菊名にて

スーパーで昼飯を済ませた。三割引きになっていた握り寿司と団子を購入した。合計530円。食べ終わったら忘れないうちに、先々月くらいから導入したiPhoneの家計簿アプリに値段を入力する。こんな額くらいケチケチせずに買い物することができたら、どんなに生きやすいだろうと思う。

さきほど服屋に立ち寄ったとき、良さげなセーターを見つけて数秒手に取ったのだが、値札を見て買うのをやめた。実家に冬服を置いてきているので、手元には冬服が一着しかない。新しい冬服を欲しいか欲しくないかと言えば、もちろん欲しい。ただ、わざわざ買うほど欲しいかと言われたら、それほどでもないような気がする。実家に帰れば服はある。寒さをしのぐためだけならば、実家に置いてある服で十分間に合うだろう。しかし、人はなにも防寒のためだけに服を着るわけではない。私も一応、人としてこの世に存在している者の端くれではあるので、気に入った服があれば身に付けたいと思う感受性は持っている。そうすると、私は実は無意識に買いたいのを我慢しているのかもしれなかった。自分を抑圧し、欲望に蓋をしているのかもしれなかった。無駄遣いをしないことも大切だが、良いものを良いと感じる心を錆び付かせないこともまたそれと同じかそれ以上に大切なことなのではないか。もしも私が経済的な制約で自分の心にゆとりが持てなくなっているのだとしたら、それこそまさに、貧すれば鈍する、というやつなのではないか。いろいろな思いが頭をよぎった。が、結局、買わずに店を去った。

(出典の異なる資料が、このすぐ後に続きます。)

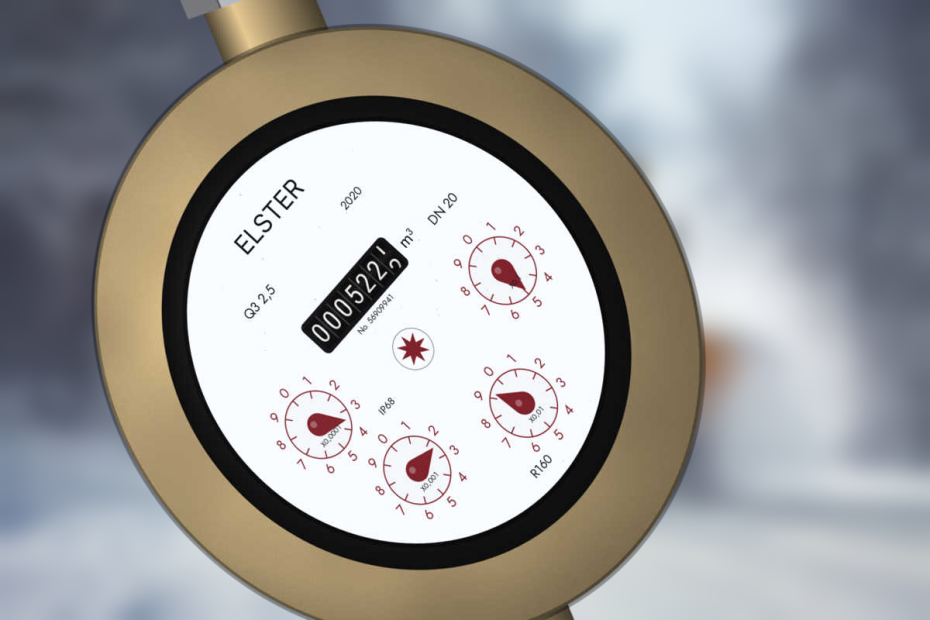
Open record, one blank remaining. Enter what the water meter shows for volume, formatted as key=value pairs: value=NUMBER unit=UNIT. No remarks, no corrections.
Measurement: value=5221.4923 unit=m³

金の心配をすることなく気の済むまで買い物をすることができたら、私はどんな気分になるだろう。きっとものすごく幸福というわけではないだろうけれど、今よりは少し街に馴染み、生活上の不便を感じることも少なくなるのだろう。

なければないで構わないけれど、あったらあったで嬉しい。金で買えるほとんどのモノはきっとそういうものだと思う。それがなければ生きられないというわけではないけれど、あると生きるのが楽しくなる。ケチで貧乏な私は「なければないで構わない」のだから何も買わなくたっていい、楽しみだってなくてもいい、と、ついつい生活を切り詰める方にばかり考えを向かわせがちだったが、そればかりやっていると日々の楽しみがなくなって、結果的に、心まで痩せ細っていきそうな気がした。ささやかな楽しみを生活の中に見出すこともまた、死なずに生きていくためには必要なことなのではないか。と、そんなことを最寄りのスーパーのイートインコーナーで無料のお茶を飲みながら考えていた。